'''

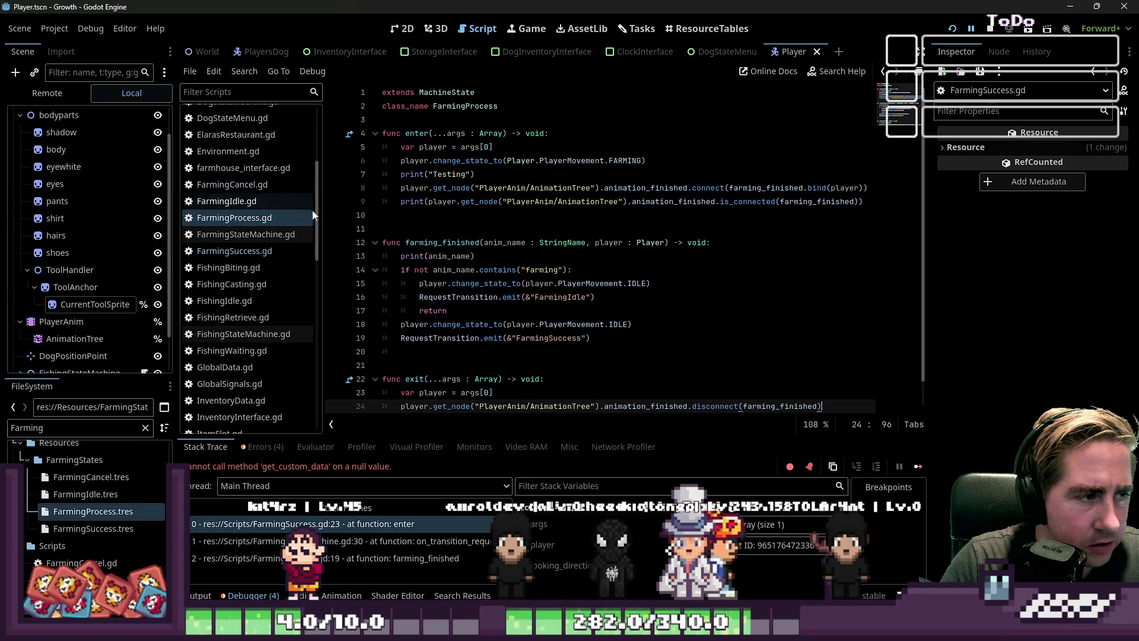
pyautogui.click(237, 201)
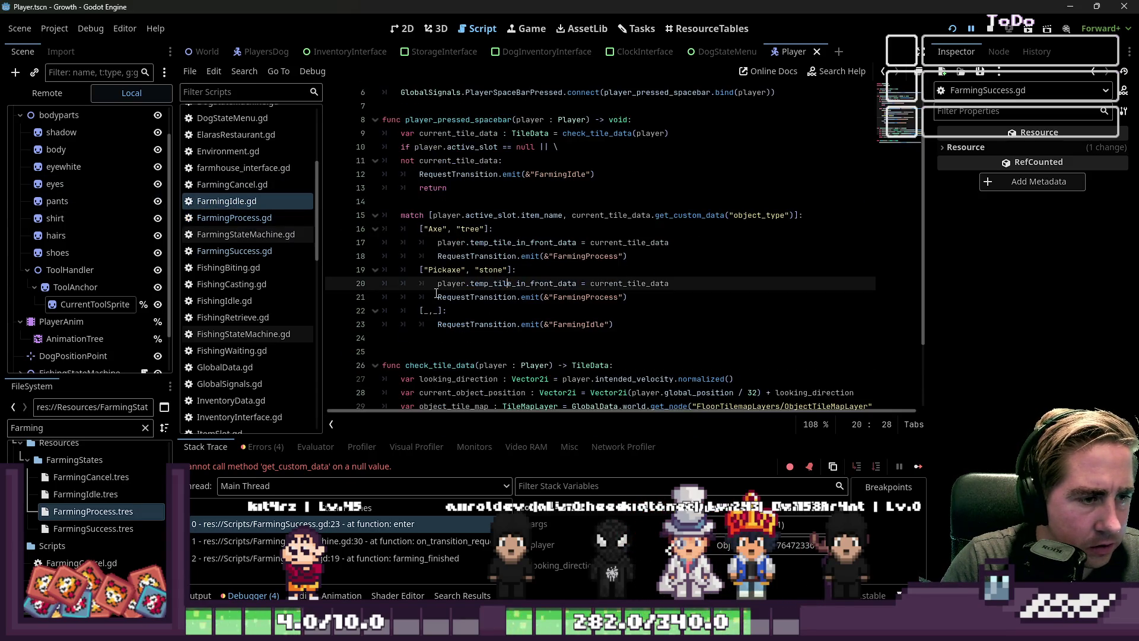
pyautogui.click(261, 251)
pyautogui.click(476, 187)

'''
'''

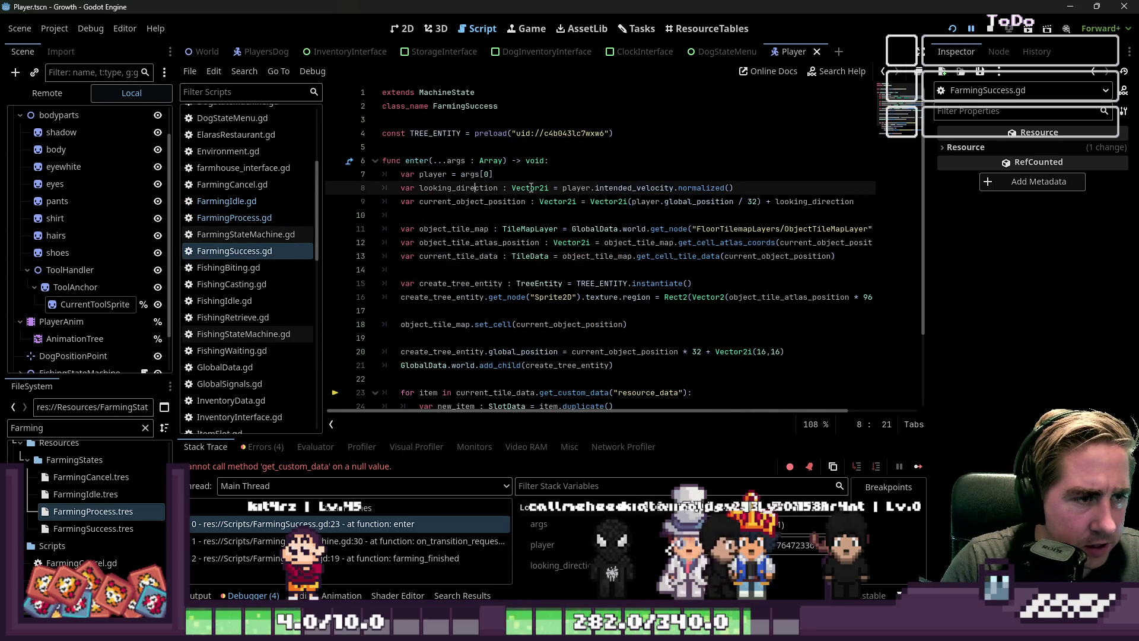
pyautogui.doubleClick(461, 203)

'''

#### The task:
Up in the listing, locate the line with "pyautogui.click(237, 201)"; print it and every line after it down to the line with "pyautogui.click(476, 187)", which is included too. Skip the pictures.

#### Written response:
pyautogui.click(237, 201)
pyautogui.click(261, 251)
pyautogui.click(476, 187)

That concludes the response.